▶ Problem statement: Recast the rows below as a Markdown table with two columns, No. and Line. Put each non-blank line in its own table row, in order, and number them from 1.

[Short-answer chart tasks]
·····

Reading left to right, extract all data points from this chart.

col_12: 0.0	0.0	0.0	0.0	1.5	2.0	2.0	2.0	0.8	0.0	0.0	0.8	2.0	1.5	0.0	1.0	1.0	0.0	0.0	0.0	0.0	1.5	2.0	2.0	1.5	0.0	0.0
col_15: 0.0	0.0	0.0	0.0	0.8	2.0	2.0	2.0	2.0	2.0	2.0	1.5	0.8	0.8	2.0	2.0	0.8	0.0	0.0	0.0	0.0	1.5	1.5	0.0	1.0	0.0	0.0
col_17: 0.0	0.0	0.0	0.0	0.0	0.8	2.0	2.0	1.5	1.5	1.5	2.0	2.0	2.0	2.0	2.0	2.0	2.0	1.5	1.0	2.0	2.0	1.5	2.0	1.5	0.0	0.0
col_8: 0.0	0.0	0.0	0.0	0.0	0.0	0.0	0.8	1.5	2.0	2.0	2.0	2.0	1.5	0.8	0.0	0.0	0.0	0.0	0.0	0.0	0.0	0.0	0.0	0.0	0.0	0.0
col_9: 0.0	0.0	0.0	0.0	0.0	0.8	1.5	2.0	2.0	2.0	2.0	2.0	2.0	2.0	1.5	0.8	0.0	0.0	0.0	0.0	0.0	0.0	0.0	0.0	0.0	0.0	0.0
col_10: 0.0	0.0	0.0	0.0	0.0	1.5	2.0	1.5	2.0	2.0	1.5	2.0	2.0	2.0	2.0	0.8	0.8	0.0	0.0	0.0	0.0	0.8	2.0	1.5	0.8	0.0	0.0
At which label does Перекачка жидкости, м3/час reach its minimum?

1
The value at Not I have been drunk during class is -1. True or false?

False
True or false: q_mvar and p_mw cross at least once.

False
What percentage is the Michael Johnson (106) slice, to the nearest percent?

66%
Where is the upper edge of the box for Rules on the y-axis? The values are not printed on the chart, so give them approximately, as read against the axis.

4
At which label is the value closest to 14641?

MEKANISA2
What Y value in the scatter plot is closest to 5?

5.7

·····

▶ Task solution:
| No. | Line |
|---|---|
| 1 | Reading left to right, extract all data points from this chart. |
| 2 | col_12: 0.0	0.0	0.0	0.0	1.5	2.0	2.0	2.0	0.8	0.0	0.0	0.8	2.0	1.5	0.0	1.0	1.0	0.0	0.0	0.0	0.0	1.5	2.0	2.0	1.5	0.0	0.0 |
| 3 | col_15: 0.0	0.0	0.0	0.0	0.8	2.0	2.0	2.0	2.0	2.0	2.0	1.5	0.8	0.8	2.0	2.0	0.8	0.0	0.0	0.0	0.0	1.5	1.5	0.0	1.0	0.0	0.0 |
| 4 | col_17: 0.0	0.0	0.0	0.0	0.0	0.8	2.0	2.0	1.5	1.5	1.5	2.0	2.0	2.0	2.0	2.0	2.0	2.0	1.5	1.0	2.0	2.0	1.5	2.0	1.5	0.0	0.0 |
| 5 | col_8: 0.0	0.0	0.0	0.0	0.0	0.0	0.0	0.8	1.5	2.0	2.0	2.0	2.0	1.5	0.8	0.0	0.0	0.0	0.0	0.0	0.0	0.0	0.0	0.0	0.0	0.0	0.0 |
| 6 | col_9: 0.0	0.0	0.0	0.0	0.0	0.8	1.5	2.0	2.0	2.0	2.0	2.0	2.0	2.0	1.5	0.8	0.0	0.0	0.0	0.0	0.0	0.0	0.0	0.0	0.0	0.0	0.0 |
| 7 | col_10: 0.0	0.0	0.0	0.0	0.0	1.5	2.0	1.5	2.0	2.0	1.5	2.0	2.0	2.0	2.0	0.8	0.8	0.0	0.0	0.0	0.0	0.8	2.0	1.5	0.8	0.0	0.0 |
| 8 | At which label does Перекачка жидкости, м3/час reach its minimum? |
| 9 | 1 |
| 10 | The value at Not I have been drunk during class is -1. True or false? |
| 11 | False |
| 12 | True or false: q_mvar and p_mw cross at least once. |
| 13 | False |
| 14 | What percentage is the Michael Johnson (106) slice, to the nearest percent? |
| 15 | 66% |
| 16 | Where is the upper edge of the box for Rules on the y-axis? The values are not printed on the chart, so give them approximately, as read against the axis. |
| 17 | 4 |
| 18 | At which label is the value closest to 14641? |
| 19 | MEKANISA2 |
| 20 | What Y value in the scatter plot is closest to 5? |
| 21 | 5.7 |